### Instructions for the task
Every single entry must be reproduced precisely.

### Stored records
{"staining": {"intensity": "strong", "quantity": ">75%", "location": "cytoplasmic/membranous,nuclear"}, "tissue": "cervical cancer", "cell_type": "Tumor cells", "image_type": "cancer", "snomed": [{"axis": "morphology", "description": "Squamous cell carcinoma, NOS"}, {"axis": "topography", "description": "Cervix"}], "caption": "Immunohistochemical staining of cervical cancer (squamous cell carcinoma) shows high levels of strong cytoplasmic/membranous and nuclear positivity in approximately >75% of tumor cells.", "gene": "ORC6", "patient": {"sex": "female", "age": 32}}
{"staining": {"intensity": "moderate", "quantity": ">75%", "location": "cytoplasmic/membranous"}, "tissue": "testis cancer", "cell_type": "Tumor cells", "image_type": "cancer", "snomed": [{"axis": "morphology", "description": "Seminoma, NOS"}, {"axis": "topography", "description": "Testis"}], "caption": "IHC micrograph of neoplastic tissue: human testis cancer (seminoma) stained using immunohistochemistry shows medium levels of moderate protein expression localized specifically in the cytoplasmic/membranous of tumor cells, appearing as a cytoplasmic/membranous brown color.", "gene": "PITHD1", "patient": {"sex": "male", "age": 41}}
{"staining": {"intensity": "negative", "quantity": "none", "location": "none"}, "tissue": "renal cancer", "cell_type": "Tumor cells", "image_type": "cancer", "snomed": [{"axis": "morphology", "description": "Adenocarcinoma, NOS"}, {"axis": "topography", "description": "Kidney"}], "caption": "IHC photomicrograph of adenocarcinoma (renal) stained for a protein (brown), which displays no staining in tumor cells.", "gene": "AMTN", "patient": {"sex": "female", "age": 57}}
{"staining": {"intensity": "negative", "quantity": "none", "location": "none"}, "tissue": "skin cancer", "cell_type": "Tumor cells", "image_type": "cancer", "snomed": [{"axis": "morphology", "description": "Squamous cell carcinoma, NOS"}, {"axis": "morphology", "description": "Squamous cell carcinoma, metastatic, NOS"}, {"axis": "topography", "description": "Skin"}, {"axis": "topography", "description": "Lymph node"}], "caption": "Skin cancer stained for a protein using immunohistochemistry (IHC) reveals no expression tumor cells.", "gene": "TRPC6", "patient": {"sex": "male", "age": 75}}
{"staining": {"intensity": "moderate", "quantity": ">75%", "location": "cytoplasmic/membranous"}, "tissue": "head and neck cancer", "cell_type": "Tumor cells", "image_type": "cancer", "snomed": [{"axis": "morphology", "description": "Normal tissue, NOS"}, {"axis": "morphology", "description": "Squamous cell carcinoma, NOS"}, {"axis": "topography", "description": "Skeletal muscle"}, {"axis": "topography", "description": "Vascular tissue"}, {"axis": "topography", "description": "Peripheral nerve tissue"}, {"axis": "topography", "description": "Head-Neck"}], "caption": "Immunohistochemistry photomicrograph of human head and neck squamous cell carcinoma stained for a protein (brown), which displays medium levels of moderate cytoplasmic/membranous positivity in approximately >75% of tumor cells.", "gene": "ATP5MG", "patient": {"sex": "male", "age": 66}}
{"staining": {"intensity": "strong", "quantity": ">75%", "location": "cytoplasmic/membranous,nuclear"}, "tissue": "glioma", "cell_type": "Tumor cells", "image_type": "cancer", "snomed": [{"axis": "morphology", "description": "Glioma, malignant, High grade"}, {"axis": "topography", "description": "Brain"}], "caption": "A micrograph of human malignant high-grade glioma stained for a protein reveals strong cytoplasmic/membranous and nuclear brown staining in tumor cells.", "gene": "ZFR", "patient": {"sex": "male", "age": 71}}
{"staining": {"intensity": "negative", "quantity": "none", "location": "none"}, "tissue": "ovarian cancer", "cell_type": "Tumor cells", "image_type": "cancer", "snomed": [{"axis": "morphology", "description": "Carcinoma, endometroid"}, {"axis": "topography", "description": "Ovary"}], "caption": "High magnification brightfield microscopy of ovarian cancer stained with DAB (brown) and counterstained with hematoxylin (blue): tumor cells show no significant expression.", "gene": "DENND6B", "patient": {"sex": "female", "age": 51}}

### Response
{"staining": {"intensity": "strong", "quantity": ">75%", "location": "cytoplasmic/membranous,nuclear"}, "tissue": "cervical cancer", "cell_type": "Tumor cells", "image_type": "cancer", "snomed": [{"axis": "morphology", "description": "Squamous cell carcinoma, NOS"}, {"axis": "topography", "description": "Cervix"}], "caption": "Immunohistochemical staining of cervical cancer (squamous cell carcinoma) shows high levels of strong cytoplasmic/membranous and nuclear positivity in approximately >75% of tumor cells.", "gene": "ORC6", "patient": {"sex": "female", "age": 32}}
{"staining": {"intensity": "moderate", "quantity": ">75%", "location": "cytoplasmic/membranous"}, "tissue": "testis cancer", "cell_type": "Tumor cells", "image_type": "cancer", "snomed": [{"axis": "morphology", "description": "Seminoma, NOS"}, {"axis": "topography", "description": "Testis"}], "caption": "IHC micrograph of neoplastic tissue: human testis cancer (seminoma) stained using immunohistochemistry shows medium levels of moderate protein expression localized specifically in the cytoplasmic/membranous of tumor cells, appearing as a cytoplasmic/membranous brown color.", "gene": "PITHD1", "patient": {"sex": "male", "age": 41}}
{"staining": {"intensity": "negative", "quantity": "none", "location": "none"}, "tissue": "renal cancer", "cell_type": "Tumor cells", "image_type": "cancer", "snomed": [{"axis": "morphology", "description": "Adenocarcinoma, NOS"}, {"axis": "topography", "description": "Kidney"}], "caption": "IHC photomicrograph of adenocarcinoma (renal) stained for a protein (brown), which displays no staining in tumor cells.", "gene": "AMTN", "patient": {"sex": "female", "age": 57}}
{"staining": {"intensity": "negative", "quantity": "none", "location": "none"}, "tissue": "skin cancer", "cell_type": "Tumor cells", "image_type": "cancer", "snomed": [{"axis": "morphology", "description": "Squamous cell carcinoma, NOS"}, {"axis": "morphology", "description": "Squamous cell carcinoma, metastatic, NOS"}, {"axis": "topography", "description": "Skin"}, {"axis": "topography", "description": "Lymph node"}], "caption": "Skin cancer stained for a protein using immunohistochemistry (IHC) reveals no expression tumor cells.", "gene": "TRPC6", "patient": {"sex": "male", "age": 75}}
{"staining": {"intensity": "moderate", "quantity": ">75%", "location": "cytoplasmic/membranous"}, "tissue": "head and neck cancer", "cell_type": "Tumor cells", "image_type": "cancer", "snomed": [{"axis": "morphology", "description": "Normal tissue, NOS"}, {"axis": "morphology", "description": "Squamous cell carcinoma, NOS"}, {"axis": "topography", "description": "Skeletal muscle"}, {"axis": "topography", "description": "Vascular tissue"}, {"axis": "topography", "description": "Peripheral nerve tissue"}, {"axis": "topography", "description": "Head-Neck"}], "caption": "Immunohistochemistry photomicrograph of human head and neck squamous cell carcinoma stained for a protein (brown), which displays medium levels of moderate cytoplasmic/membranous positivity in approximately >75% of tumor cells.", "gene": "ATP5MG", "patient": {"sex": "male", "age": 66}}
{"staining": {"intensity": "strong", "quantity": ">75%", "location": "cytoplasmic/membranous,nuclear"}, "tissue": "glioma", "cell_type": "Tumor cells", "image_type": "cancer", "snomed": [{"axis": "morphology", "description": "Glioma, malignant, High grade"}, {"axis": "topography", "description": "Brain"}], "caption": "A micrograph of human malignant high-grade glioma stained for a protein reveals strong cytoplasmic/membranous and nuclear brown staining in tumor cells.", "gene": "ZFR", "patient": {"sex": "male", "age": 71}}
{"staining": {"intensity": "negative", "quantity": "none", "location": "none"}, "tissue": "ovarian cancer", "cell_type": "Tumor cells", "image_type": "cancer", "snomed": [{"axis": "morphology", "description": "Carcinoma, endometroid"}, {"axis": "topography", "description": "Ovary"}], "caption": "High magnification brightfield microscopy of ovarian cancer stained with DAB (brown) and counterstained with hematoxylin (blue): tumor cells show no significant expression.", "gene": "DENND6B", "patient": {"sex": "female", "age": 51}}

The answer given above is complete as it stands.